*** SUPPLIED DATA ***

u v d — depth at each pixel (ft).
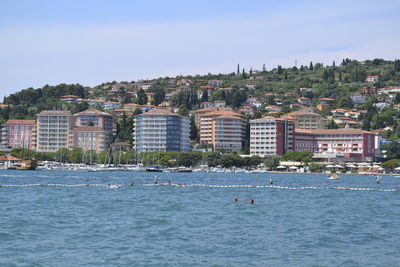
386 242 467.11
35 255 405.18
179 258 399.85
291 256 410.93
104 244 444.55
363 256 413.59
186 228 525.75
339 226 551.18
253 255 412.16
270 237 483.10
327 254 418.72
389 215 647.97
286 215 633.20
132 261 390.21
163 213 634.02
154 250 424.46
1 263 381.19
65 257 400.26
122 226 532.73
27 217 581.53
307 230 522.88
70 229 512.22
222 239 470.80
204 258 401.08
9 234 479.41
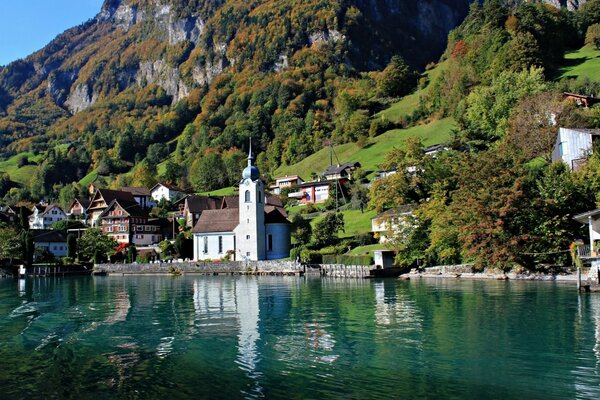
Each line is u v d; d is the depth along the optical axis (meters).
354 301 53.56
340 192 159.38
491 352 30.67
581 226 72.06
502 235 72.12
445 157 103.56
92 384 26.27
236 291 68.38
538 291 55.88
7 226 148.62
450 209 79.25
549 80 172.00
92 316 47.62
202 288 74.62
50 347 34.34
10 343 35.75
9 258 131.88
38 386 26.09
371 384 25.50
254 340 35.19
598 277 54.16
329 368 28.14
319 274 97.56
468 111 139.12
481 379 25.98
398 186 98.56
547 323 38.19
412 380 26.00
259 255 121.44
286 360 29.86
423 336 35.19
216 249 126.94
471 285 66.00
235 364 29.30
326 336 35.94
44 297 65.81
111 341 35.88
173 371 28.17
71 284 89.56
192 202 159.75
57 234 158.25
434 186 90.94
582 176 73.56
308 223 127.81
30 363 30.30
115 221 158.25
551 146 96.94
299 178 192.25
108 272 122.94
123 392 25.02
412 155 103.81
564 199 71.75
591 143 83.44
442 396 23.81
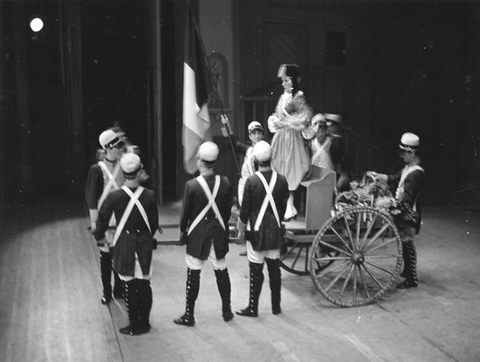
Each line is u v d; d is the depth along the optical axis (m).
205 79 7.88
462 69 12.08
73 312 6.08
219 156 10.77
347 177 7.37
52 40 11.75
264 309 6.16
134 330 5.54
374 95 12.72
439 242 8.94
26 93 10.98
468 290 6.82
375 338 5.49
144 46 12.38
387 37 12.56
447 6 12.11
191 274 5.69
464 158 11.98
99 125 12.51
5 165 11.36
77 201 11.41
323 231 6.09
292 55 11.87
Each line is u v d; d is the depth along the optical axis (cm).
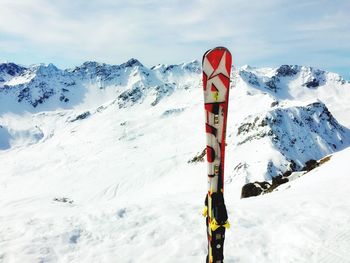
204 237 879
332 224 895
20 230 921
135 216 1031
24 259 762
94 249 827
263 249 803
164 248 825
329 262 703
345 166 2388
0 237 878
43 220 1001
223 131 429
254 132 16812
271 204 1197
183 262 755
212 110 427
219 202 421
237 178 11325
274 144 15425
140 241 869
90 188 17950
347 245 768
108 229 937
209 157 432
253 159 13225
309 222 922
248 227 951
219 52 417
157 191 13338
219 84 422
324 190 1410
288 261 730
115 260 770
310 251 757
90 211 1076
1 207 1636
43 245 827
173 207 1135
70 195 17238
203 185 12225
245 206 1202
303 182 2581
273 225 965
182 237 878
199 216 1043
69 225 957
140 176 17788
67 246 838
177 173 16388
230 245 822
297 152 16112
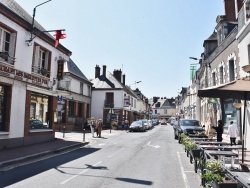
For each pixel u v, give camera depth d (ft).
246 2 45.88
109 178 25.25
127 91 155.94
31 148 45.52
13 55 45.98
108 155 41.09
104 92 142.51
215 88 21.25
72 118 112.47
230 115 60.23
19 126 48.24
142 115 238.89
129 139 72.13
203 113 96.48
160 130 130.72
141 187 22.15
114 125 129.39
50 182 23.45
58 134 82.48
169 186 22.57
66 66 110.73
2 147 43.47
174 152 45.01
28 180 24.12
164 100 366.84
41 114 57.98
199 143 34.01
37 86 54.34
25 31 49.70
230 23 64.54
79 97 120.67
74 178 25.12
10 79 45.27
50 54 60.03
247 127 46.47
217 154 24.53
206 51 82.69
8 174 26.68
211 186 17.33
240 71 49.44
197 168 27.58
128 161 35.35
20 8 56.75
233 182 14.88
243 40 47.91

*** End of SUPPLIED DATA ***
*** SUPPLIED DATA ***

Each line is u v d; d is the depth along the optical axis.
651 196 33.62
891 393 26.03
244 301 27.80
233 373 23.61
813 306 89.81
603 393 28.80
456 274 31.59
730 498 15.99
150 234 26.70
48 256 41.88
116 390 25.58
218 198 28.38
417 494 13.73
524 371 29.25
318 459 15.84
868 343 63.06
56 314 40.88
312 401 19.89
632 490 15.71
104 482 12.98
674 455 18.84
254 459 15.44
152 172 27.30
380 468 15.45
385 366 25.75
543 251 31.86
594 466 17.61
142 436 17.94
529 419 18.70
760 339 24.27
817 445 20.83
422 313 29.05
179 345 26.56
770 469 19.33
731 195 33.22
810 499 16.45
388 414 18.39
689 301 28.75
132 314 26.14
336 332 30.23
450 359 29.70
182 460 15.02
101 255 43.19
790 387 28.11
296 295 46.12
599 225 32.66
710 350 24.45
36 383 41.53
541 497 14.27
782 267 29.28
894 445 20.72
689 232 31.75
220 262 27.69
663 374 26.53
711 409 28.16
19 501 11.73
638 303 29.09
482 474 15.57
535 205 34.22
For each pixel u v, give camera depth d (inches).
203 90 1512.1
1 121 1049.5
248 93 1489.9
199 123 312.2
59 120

*** End of SUPPLIED DATA ***
*** SUPPLIED DATA ***

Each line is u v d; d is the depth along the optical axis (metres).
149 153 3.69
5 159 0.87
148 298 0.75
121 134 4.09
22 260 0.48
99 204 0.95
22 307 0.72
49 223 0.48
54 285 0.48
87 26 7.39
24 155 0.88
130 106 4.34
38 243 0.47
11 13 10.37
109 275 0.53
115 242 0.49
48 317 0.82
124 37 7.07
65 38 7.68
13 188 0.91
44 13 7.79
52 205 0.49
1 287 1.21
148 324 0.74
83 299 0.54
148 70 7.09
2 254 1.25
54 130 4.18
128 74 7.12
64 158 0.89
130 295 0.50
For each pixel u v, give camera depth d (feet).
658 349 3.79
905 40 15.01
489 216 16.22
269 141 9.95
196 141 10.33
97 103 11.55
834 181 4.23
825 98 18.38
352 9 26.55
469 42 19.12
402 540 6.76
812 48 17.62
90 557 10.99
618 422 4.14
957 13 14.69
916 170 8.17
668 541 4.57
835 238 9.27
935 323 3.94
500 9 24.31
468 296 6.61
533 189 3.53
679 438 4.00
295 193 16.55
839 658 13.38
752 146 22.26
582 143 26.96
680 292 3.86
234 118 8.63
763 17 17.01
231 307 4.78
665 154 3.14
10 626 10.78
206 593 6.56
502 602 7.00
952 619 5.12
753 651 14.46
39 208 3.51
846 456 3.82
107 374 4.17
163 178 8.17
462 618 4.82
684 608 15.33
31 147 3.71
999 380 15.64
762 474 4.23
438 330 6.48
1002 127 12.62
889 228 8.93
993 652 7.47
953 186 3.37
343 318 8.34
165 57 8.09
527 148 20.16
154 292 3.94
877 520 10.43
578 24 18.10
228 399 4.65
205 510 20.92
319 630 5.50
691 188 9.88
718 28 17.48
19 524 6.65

*** End of SUPPLIED DATA ***

EXERCISE INSTRUCTIONS: Skipping the pictures, print the lines in the listing above exactly as written, starting at the line with "u v d — depth at each pixel (ft)." and ending at the line with "297 152 16112", both included.

COMPLETED EXERCISE:
u v d — depth at each pixel (ft).
386 242 467.11
35 255 405.18
179 258 399.85
291 256 410.93
104 244 444.55
363 256 413.59
186 228 525.75
339 226 551.18
253 255 412.16
270 237 483.10
327 254 418.72
389 215 647.97
286 215 633.20
132 261 390.21
163 213 634.02
154 250 424.46
1 263 381.19
65 257 400.26
122 226 532.73
27 217 581.53
307 230 522.88
70 229 512.22
222 239 470.80
204 258 401.08
9 234 479.41
Each line is u v d; d is the depth along the optical axis (meters).
354 301 53.56
340 192 159.38
491 352 30.67
581 226 72.06
502 235 72.12
445 157 103.56
92 384 26.27
236 291 68.38
538 291 55.88
7 226 148.62
450 209 79.25
549 80 172.00
92 316 47.62
202 288 74.62
50 347 34.34
10 343 35.75
9 258 131.88
38 386 26.09
371 384 25.50
254 340 35.19
598 277 54.16
329 368 28.14
319 274 97.56
468 111 139.12
481 379 25.98
398 186 98.56
547 323 38.19
412 380 26.00
259 255 121.44
286 360 29.86
423 336 35.19
216 249 126.94
471 285 66.00
235 364 29.30
326 336 35.94
44 297 65.81
111 341 35.88
173 371 28.17
71 284 89.56
192 202 159.75
57 234 158.25
434 186 90.94
582 176 73.56
308 223 127.81
30 363 30.30
115 221 158.25
551 146 96.94
299 178 192.25
108 272 122.94
123 392 25.02
412 155 103.81
564 199 71.75
591 143 83.44
442 396 23.81
Each line is u v d; d is the depth along the optical axis (m).
205 79 7.88
462 69 12.08
73 312 6.08
219 156 10.77
347 177 7.37
52 40 11.75
264 309 6.16
134 330 5.54
374 95 12.72
439 242 8.94
26 93 10.98
468 290 6.82
375 338 5.49
144 46 12.38
387 37 12.56
447 6 12.11
191 274 5.69
464 158 11.98
99 125 12.51
5 165 11.36
77 201 11.41
323 231 6.09
292 55 11.87
Each line is u v d; d is the depth along the optical axis (cm).
204 237 879
332 224 895
20 230 921
135 216 1031
24 259 762
94 249 827
263 249 803
164 248 825
329 262 703
345 166 2388
0 237 878
43 220 1001
223 131 429
254 132 16812
271 204 1197
183 262 755
212 110 427
219 202 421
237 178 11325
274 144 15425
140 241 869
90 188 17950
347 245 768
108 229 937
209 157 432
253 159 13225
309 222 922
248 227 951
219 52 417
157 191 13338
219 84 422
324 190 1410
288 261 730
115 260 770
310 251 757
90 211 1076
1 207 1636
43 245 827
173 207 1135
70 195 17238
203 185 12225
245 206 1202
303 182 2581
273 225 965
182 237 878
199 216 1043
69 225 957
140 176 17788
67 246 838
177 173 16388
230 245 822
297 152 16112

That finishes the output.